Date: 2016-02-09 01:31 am (UTC)
alt_ernie: (Considers)
From: [personal profile] alt_ernie
Wouldn't call it 'missed excitement.'

I don't know.

See, I wonder sometimes if things would've been different if I hadn't turned down Sue like that. When she approached me, that is. (Course I had to find out after all was said and done because people have a habit of obliviating me. Story of my life, really. Oblivious. That's me in one.)

So yeah. I wonder whether it would've made a difference to have a place where you could think and sort things out and not be so alone or feel so hopeless or so bloody terrified about tripping up.

Because I was. All the time.

But that's the rub, innit? Too much of a coward to take a risk, so I blew my chance to not be as much of a coward, but even then, might've still been in over my head.

Figure it's more that I resent myself, if I'm being honest.

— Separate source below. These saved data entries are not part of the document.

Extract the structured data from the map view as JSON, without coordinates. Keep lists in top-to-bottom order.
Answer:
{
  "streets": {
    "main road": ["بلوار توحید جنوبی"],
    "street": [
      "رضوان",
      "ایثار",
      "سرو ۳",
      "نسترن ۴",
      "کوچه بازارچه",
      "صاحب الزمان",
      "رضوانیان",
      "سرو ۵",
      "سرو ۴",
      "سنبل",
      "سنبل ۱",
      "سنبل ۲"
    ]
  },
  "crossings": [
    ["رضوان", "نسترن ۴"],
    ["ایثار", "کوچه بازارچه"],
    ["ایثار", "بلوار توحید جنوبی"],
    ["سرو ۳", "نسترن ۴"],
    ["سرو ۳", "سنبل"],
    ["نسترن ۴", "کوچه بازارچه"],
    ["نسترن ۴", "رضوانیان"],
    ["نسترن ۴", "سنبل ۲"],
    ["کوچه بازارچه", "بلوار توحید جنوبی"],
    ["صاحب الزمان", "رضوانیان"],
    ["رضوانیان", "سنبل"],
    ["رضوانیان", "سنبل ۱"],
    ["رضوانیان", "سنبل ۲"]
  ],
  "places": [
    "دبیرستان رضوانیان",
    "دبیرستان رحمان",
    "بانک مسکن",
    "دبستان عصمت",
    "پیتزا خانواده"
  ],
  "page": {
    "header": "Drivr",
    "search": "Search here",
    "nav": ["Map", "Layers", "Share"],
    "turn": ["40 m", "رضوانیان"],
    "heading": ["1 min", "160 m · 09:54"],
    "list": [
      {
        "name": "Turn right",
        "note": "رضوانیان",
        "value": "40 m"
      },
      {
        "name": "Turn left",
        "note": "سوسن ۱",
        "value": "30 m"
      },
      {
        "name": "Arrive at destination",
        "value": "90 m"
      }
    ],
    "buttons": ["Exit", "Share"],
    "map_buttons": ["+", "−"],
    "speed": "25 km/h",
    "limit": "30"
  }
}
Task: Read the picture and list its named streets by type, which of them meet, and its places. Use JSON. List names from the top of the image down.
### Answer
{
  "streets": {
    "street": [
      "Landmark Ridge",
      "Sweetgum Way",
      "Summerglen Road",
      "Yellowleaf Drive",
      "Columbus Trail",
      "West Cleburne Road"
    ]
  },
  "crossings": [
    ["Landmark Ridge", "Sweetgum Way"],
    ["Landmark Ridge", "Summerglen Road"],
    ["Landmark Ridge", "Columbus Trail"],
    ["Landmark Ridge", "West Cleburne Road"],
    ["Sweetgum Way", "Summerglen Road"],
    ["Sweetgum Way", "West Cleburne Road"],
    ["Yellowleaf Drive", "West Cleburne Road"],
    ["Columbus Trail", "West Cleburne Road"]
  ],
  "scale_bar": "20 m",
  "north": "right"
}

And you know, being honest doesn't come easy. Had to really work at it, you know. To be honest about what I did, and what I didn't do. And what was real and what wasn't.

So that brings us to part one, I guess. Because you get told things enough, things you're supposed to just accept. And some of them don't fit or make sense. So there's these lies you tell yourself to stay safe, because you're too thick to see what sort of choices you have beyond 'follow the rules' and 'don't rock the boat', and you tell them to yourself often enough, you start to sort of believe them because otherwise you've got nothing to hold on to.

And then a whole bunch of people turn round and go, 'Yeah, those were all lies though,' and this reality you cobbled together with spellotape just sort of falls apart, and you feel like a right idiot.

Which is to say, there's a whole tonne of things that I didn't know, but part of it was because I didn't want to know.

...and now I've gone on far longer than I thought I would. Anyways.